» WORK INSTRUCTION: Select the lines below containing the word "worn".

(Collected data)

----------

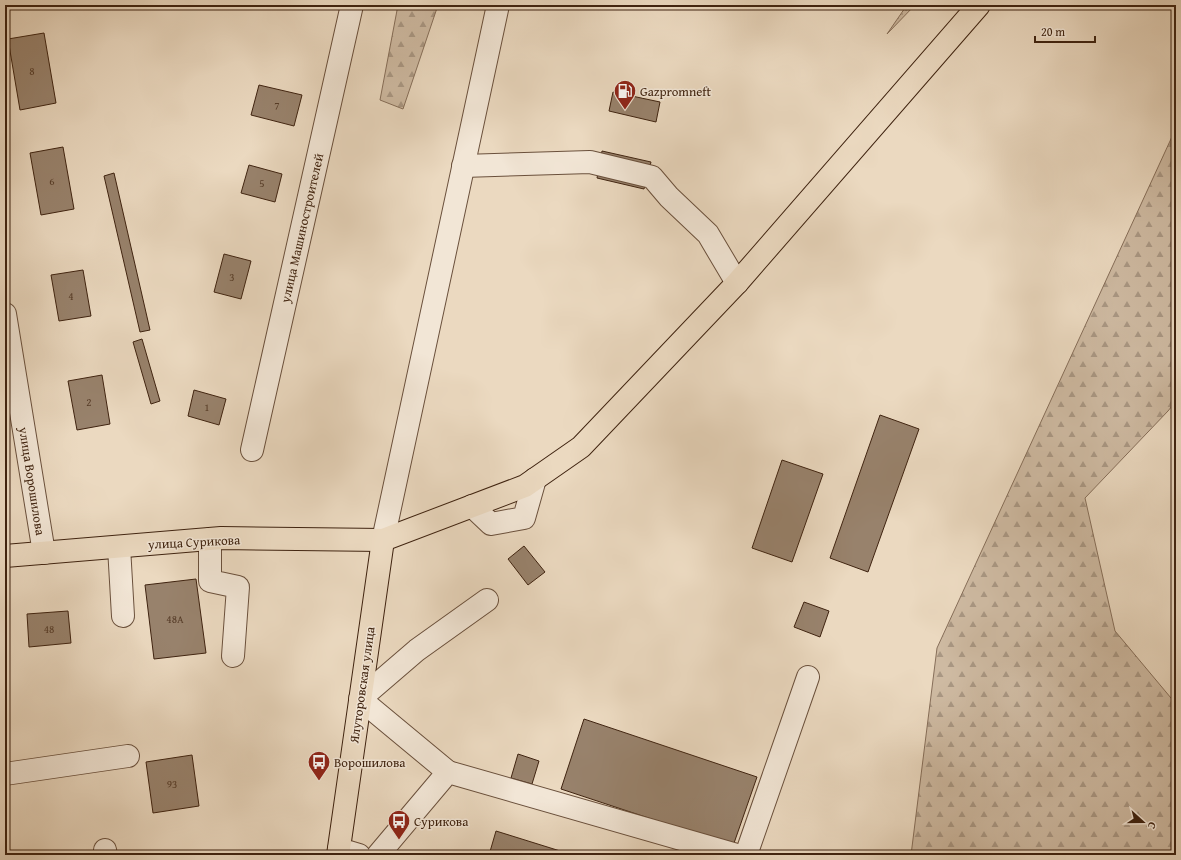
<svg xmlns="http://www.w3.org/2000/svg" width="1181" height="860" font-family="'Gentium Book Plus',serif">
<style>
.grass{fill:url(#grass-dots);stroke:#866e59}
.forest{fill:url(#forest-firs);stroke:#866e59}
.building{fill:#98826c;stroke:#3f2310}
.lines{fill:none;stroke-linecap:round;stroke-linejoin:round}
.minor-casing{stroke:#6a503c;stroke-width:24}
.major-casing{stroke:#3f2310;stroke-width:24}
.minor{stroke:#f2e6d6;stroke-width:22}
.major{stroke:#ebd9c0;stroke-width:22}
.labels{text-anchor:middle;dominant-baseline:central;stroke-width:3;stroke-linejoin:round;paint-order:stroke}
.number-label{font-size:11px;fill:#553b27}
.poi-label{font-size:13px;fill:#3f2310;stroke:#f2e6d6;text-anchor:start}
.street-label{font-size:13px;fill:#3f2310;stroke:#f2e6d6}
</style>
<defs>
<pattern id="grass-dots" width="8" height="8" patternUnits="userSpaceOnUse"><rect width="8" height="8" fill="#cebaa2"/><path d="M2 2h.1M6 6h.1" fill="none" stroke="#a99783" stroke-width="1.8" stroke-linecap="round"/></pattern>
<pattern id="forest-firs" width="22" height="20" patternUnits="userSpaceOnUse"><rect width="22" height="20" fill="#cebaa2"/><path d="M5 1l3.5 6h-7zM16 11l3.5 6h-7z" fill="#a99783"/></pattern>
</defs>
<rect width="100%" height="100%" fill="#ebd9c0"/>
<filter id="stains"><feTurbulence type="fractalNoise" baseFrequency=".005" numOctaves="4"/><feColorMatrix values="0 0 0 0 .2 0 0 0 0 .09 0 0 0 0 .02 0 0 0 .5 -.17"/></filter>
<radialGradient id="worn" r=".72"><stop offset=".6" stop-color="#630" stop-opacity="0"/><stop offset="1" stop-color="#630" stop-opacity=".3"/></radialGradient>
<polygon class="grass" points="907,5 915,5 887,34"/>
<g class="forest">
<polygon points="398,5 438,5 403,109 380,100"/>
<polygon points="1176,128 1176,401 1168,411 1085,498 1115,631 1176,704 1176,855 911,855 937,648"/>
</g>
<g class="building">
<polygon points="44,33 56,103 20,110 8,39"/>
<polygon points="259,85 302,95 294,126 251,115"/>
<polygon points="613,92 660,102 656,122 609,111"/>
<polygon points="63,147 74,209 41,215 30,153"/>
<polygon points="602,151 651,162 644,189 597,178"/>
<polygon points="249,165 282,174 275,202 241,193"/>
<polygon points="114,173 150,330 140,332 104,176"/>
<polygon points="224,254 251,261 241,299 214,292"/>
<polygon points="83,270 91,316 59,321 51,275"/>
<polygon points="142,339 160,401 151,404 133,342"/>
<polygon points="102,375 110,424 77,430 68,381"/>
<polygon points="194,390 226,399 219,425 188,416"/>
<polygon points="880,415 919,429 868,572 830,558"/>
<polygon points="782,460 823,474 792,562 752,548"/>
<polygon points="524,546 545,572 528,585 508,559"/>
<polygon points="196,579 206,653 154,659 145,585"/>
<polygon points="804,602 829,611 820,637 794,627"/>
<polygon points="68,611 71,643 29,647 27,614"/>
<polygon points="584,719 757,777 733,846 561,789"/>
<polygon points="518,754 539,761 532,784 511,778"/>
<polygon points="192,755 199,806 153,813 146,762"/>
<polygon points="496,831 573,855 489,855"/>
<polygon points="168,851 169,855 146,855"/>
</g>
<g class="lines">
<g class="minor-casing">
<g id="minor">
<polyline points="463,166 590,162 652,177 669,197 708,234 737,283"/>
<polyline points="5,314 44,553"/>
<polyline points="252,450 352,5"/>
<polyline points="472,506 491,524 524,518 535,479"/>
<polyline points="210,539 210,581 238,587 233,656"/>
<polyline points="383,540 498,5"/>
<polyline points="119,547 123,616"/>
<polyline points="448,772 360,699 417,650 487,600"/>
<polyline points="5,774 128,756"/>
<polyline points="339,849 359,855"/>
<polyline points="105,850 106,855"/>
<polyline points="378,855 448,772 737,855"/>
<polyline points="746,855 808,677"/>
</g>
</g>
<g class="major-casing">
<g id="major">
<polyline points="5,556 221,538 383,540 525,486 581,447 737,283 979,5"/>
<polyline points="338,855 383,540"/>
</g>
</g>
<use href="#minor" class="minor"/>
<use href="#major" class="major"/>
</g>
<defs>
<g id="fuel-pin" transform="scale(1.15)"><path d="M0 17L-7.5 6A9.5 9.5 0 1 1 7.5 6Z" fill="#8f2418" stroke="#f2e6d6"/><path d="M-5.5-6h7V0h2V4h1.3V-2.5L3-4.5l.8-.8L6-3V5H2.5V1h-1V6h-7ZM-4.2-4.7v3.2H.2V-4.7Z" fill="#fff"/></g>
<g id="bus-pin" transform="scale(1.15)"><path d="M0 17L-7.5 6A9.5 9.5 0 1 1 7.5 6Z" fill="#8f2418" stroke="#f2e6d6"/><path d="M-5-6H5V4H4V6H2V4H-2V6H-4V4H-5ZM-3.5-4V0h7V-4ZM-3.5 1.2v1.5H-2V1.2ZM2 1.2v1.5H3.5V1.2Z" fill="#fff"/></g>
</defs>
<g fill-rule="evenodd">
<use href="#fuel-pin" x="625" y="91"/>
<use href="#bus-pin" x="319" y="762"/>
<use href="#bus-pin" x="399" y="821"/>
</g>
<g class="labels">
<g class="number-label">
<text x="32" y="71">8</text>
<text x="277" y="105">7</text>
<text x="52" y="181">6</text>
<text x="262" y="183">5</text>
<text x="232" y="277">3</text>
<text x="71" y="296">4</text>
<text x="89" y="402">2</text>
<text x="207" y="407">1</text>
<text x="175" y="619">48А</text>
<text x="49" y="629">48</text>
<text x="172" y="784">93</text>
</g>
<g class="poi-label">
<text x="640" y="91">Gazpromneft</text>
<text x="334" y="762">Ворошилова</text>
<text x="414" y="821">Сурикова</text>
</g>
<g class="street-label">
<text transform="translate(302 228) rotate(-77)">улица Машиностроителей</text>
<text transform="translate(32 481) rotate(81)">улица Ворошилова</text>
<text transform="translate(194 542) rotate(-3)">улица Сурикова</text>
<text transform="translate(362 685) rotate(-82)">Ялуторовская улица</text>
</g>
</g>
<rect width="1181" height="860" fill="none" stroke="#ebd9c0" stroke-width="20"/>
<rect x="6" y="6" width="1169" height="848" fill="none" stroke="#3f2310" stroke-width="2"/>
<rect x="10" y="10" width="1161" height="840" fill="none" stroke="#3f2310"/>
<g transform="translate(1143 822) rotate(111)" stroke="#f2e6d6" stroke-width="3" paint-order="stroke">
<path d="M0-3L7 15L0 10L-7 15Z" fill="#3f2310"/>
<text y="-6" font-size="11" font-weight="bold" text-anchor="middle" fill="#3f2310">С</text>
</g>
<path d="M1035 36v6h60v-6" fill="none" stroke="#3f2310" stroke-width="2"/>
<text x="1041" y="36" font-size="12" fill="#3f2310" stroke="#f2e6d6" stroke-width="3" paint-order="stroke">20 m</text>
<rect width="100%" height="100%" filter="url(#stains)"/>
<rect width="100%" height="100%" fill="url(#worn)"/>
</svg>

----------

» RESULT FOR THIS EXERCISE:
<radialGradient id="worn" r=".72"><stop offset=".6" stop-color="#630" stop-opacity="0"/><stop offset="1" stop-color="#630" stop-opacity=".3"/></radialGradient>
<rect width="100%" height="100%" fill="url(#worn)"/>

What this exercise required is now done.